Alors que le ministre de l'Intérieur, Laurent Nuñez, s'est montré très optimiste ce mardi sur les chiffres du trafic de drogue, le narcobanditisme est en réalité plus difficilement traçable, ayant trouvé le moyen d'être plus discret.
"Le trafic de drogue n'est pas une fatalité". À en croire Laurent Nuñez, il serait même en train de "reculer". En effet, le ministre de l'Intérieur a assuré mardi 19 mai sur BFMTV-RMC que l'Etat gagnait des batailles contre les dealers.
Mais la guerre est loin d'être remportée car, en réalité, le trafic est toujours à un haut niveau. Seulement, il est moins visible qu'avant.
Mutation des pratiques
Le trafic de drogue s'est fortement numérisé. En clair, d'un côté, le nombre de points de deal a considérablement baissé. Selon les informations d'Europe 1, il en était recensé 4.000 en 2020 sur le territoire. 2.600 en fin d’année dernière, soit 35% de moins.

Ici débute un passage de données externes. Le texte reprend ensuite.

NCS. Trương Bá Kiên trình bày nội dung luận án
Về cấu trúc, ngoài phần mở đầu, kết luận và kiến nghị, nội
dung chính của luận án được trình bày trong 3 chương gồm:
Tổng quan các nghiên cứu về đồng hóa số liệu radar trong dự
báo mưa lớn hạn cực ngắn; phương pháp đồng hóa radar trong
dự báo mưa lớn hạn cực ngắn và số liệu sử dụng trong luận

Mais d'un autre côté, depuis la crise du Covid-19, les plateformes en ligne ont explosé. Les messageries cryptées, couplées à des stratégies marketing puissantes, permettent aux dealers de vendre en toute discrétion. Les transactions sont moins présentes au pied des cités, grâce à la livraison à domicile, à l'envoi de colis postaux et aux règlements par cryptomonnaies.
Enfin, les lieux de stockage de la drogue se sont diversifiés pour ne pas attirer l'attention. Les nourrices s'installent en périphérie des centres urbains, dans les zones pavillonnaires, moins denses, parfois même dans les campagnes.
Le trafic n'a donc pas structurellement baissé. Pour preuve, aucune tension n'est observée sur la disponibilité des produits et les prix, notamment de la cocaïne, sont plutôt à la baisse. Signe que les stocks sont pleins, malgré la hausse réelle des saisies par les services répressifs.